(RECORDS SUPPLIED begins)

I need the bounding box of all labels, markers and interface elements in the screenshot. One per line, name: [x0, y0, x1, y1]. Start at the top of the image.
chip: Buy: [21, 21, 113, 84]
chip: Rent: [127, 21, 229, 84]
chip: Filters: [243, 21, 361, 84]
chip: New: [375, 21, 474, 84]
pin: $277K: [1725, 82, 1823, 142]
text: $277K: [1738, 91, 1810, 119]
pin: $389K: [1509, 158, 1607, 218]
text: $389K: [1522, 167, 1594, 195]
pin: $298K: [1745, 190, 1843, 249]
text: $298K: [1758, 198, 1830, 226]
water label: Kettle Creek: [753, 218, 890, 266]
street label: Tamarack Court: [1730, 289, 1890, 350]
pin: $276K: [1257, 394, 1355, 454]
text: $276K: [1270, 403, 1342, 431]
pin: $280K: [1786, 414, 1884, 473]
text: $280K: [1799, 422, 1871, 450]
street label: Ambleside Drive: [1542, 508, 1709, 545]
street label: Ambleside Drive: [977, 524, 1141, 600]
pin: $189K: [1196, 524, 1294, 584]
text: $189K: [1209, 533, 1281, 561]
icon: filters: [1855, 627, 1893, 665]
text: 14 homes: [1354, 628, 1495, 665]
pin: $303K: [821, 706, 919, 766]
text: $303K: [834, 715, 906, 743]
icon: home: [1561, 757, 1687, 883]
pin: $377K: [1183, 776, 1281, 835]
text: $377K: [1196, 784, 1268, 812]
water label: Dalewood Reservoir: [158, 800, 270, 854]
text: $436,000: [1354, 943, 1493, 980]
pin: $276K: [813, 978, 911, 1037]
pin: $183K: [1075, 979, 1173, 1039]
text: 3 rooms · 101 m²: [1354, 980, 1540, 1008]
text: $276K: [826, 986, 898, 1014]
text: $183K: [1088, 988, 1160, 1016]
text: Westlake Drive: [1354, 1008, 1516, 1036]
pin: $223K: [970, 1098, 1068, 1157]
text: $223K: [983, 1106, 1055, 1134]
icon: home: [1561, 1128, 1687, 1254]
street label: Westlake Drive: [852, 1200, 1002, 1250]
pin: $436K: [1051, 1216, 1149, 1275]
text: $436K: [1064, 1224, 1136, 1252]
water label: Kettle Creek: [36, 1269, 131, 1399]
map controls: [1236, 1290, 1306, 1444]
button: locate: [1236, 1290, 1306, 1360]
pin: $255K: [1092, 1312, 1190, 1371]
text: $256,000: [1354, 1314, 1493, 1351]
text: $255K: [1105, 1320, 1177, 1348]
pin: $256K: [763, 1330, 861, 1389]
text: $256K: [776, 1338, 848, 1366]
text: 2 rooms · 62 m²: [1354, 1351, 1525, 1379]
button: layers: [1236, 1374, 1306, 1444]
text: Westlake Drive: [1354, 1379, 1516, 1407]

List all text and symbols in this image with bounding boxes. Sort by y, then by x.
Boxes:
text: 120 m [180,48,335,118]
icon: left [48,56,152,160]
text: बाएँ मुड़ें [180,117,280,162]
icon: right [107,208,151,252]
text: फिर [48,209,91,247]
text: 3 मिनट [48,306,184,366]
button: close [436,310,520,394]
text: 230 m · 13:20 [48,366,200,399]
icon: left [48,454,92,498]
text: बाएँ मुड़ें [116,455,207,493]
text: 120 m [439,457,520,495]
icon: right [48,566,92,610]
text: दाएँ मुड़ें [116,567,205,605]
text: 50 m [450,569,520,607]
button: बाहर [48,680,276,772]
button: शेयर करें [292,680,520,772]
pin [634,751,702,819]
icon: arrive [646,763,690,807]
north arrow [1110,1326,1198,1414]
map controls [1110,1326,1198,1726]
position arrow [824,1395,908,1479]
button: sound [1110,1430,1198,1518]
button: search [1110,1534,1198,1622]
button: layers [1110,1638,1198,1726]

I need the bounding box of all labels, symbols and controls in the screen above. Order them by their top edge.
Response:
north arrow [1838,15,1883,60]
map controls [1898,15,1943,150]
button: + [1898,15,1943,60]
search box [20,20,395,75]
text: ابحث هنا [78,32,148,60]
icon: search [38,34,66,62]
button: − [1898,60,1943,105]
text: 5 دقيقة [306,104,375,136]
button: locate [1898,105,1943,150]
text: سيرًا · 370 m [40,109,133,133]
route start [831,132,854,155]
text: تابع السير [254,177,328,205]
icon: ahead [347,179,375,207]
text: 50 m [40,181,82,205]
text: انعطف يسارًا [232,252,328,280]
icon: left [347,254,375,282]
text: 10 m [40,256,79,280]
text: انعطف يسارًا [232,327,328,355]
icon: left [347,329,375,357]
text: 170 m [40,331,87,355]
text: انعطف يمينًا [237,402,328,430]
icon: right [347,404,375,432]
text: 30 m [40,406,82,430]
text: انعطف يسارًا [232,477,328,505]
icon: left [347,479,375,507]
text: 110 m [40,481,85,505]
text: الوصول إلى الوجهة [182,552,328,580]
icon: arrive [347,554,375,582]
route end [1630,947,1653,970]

(RECORDS SUPPLIED ends)

§ **ASSIGNED TASK**: Repeat each record in full; every line must match exactly.

§ **ANSWER TO THIS PROBLEM**:
I need the bounding box of all labels, markers and interface elements in the screenshot. One per line, name: [x0, y0, x1, y1]. Start at the top of the image.
chip: Buy: [21, 21, 113, 84]
chip: Rent: [127, 21, 229, 84]
chip: Filters: [243, 21, 361, 84]
chip: New: [375, 21, 474, 84]
pin: $277K: [1725, 82, 1823, 142]
text: $277K: [1738, 91, 1810, 119]
pin: $389K: [1509, 158, 1607, 218]
text: $389K: [1522, 167, 1594, 195]
pin: $298K: [1745, 190, 1843, 249]
text: $298K: [1758, 198, 1830, 226]
water label: Kettle Creek: [753, 218, 890, 266]
street label: Tamarack Court: [1730, 289, 1890, 350]
pin: $276K: [1257, 394, 1355, 454]
text: $276K: [1270, 403, 1342, 431]
pin: $280K: [1786, 414, 1884, 473]
text: $280K: [1799, 422, 1871, 450]
street label: Ambleside Drive: [1542, 508, 1709, 545]
street label: Ambleside Drive: [977, 524, 1141, 600]
pin: $189K: [1196, 524, 1294, 584]
text: $189K: [1209, 533, 1281, 561]
icon: filters: [1855, 627, 1893, 665]
text: 14 homes: [1354, 628, 1495, 665]
pin: $303K: [821, 706, 919, 766]
text: $303K: [834, 715, 906, 743]
icon: home: [1561, 757, 1687, 883]
pin: $377K: [1183, 776, 1281, 835]
text: $377K: [1196, 784, 1268, 812]
water label: Dalewood Reservoir: [158, 800, 270, 854]
text: $436,000: [1354, 943, 1493, 980]
pin: $276K: [813, 978, 911, 1037]
pin: $183K: [1075, 979, 1173, 1039]
text: 3 rooms · 101 m²: [1354, 980, 1540, 1008]
text: $276K: [826, 986, 898, 1014]
text: $183K: [1088, 988, 1160, 1016]
text: Westlake Drive: [1354, 1008, 1516, 1036]
pin: $223K: [970, 1098, 1068, 1157]
text: $223K: [983, 1106, 1055, 1134]
icon: home: [1561, 1128, 1687, 1254]
street label: Westlake Drive: [852, 1200, 1002, 1250]
pin: $436K: [1051, 1216, 1149, 1275]
text: $436K: [1064, 1224, 1136, 1252]
water label: Kettle Creek: [36, 1269, 131, 1399]
map controls: [1236, 1290, 1306, 1444]
button: locate: [1236, 1290, 1306, 1360]
pin: $255K: [1092, 1312, 1190, 1371]
text: $256,000: [1354, 1314, 1493, 1351]
text: $255K: [1105, 1320, 1177, 1348]
pin: $256K: [763, 1330, 861, 1389]
text: $256K: [776, 1338, 848, 1366]
text: 2 rooms · 62 m²: [1354, 1351, 1525, 1379]
button: layers: [1236, 1374, 1306, 1444]
text: Westlake Drive: [1354, 1379, 1516, 1407]

List all text and symbols in this image with bounding boxes. Sort by y, then by x.
Boxes:
text: 120 m [180,48,335,118]
icon: left [48,56,152,160]
text: बाएँ मुड़ें [180,117,280,162]
icon: right [107,208,151,252]
text: फिर [48,209,91,247]
text: 3 मिनट [48,306,184,366]
button: close [436,310,520,394]
text: 230 m · 13:20 [48,366,200,399]
icon: left [48,454,92,498]
text: बाएँ मुड़ें [116,455,207,493]
text: 120 m [439,457,520,495]
icon: right [48,566,92,610]
text: दाएँ मुड़ें [116,567,205,605]
text: 50 m [450,569,520,607]
button: बाहर [48,680,276,772]
button: शेयर करें [292,680,520,772]
pin [634,751,702,819]
icon: arrive [646,763,690,807]
north arrow [1110,1326,1198,1414]
map controls [1110,1326,1198,1726]
position arrow [824,1395,908,1479]
button: sound [1110,1430,1198,1518]
button: search [1110,1534,1198,1622]
button: layers [1110,1638,1198,1726]

I need the bounding box of all labels, symbols and controls in the screen above. Order them by their top edge.
Response:
north arrow [1838,15,1883,60]
map controls [1898,15,1943,150]
button: + [1898,15,1943,60]
search box [20,20,395,75]
text: ابحث هنا [78,32,148,60]
icon: search [38,34,66,62]
button: − [1898,60,1943,105]
text: 5 دقيقة [306,104,375,136]
button: locate [1898,105,1943,150]
text: سيرًا · 370 m [40,109,133,133]
route start [831,132,854,155]
text: تابع السير [254,177,328,205]
icon: ahead [347,179,375,207]
text: 50 m [40,181,82,205]
text: انعطف يسارًا [232,252,328,280]
icon: left [347,254,375,282]
text: 10 m [40,256,79,280]
text: انعطف يسارًا [232,327,328,355]
icon: left [347,329,375,357]
text: 170 m [40,331,87,355]
text: انعطف يمينًا [237,402,328,430]
icon: right [347,404,375,432]
text: 30 m [40,406,82,430]
text: انعطف يسارًا [232,477,328,505]
icon: left [347,479,375,507]
text: 110 m [40,481,85,505]
text: الوصول إلى الوجهة [182,552,328,580]
icon: arrive [347,554,375,582]
route end [1630,947,1653,970]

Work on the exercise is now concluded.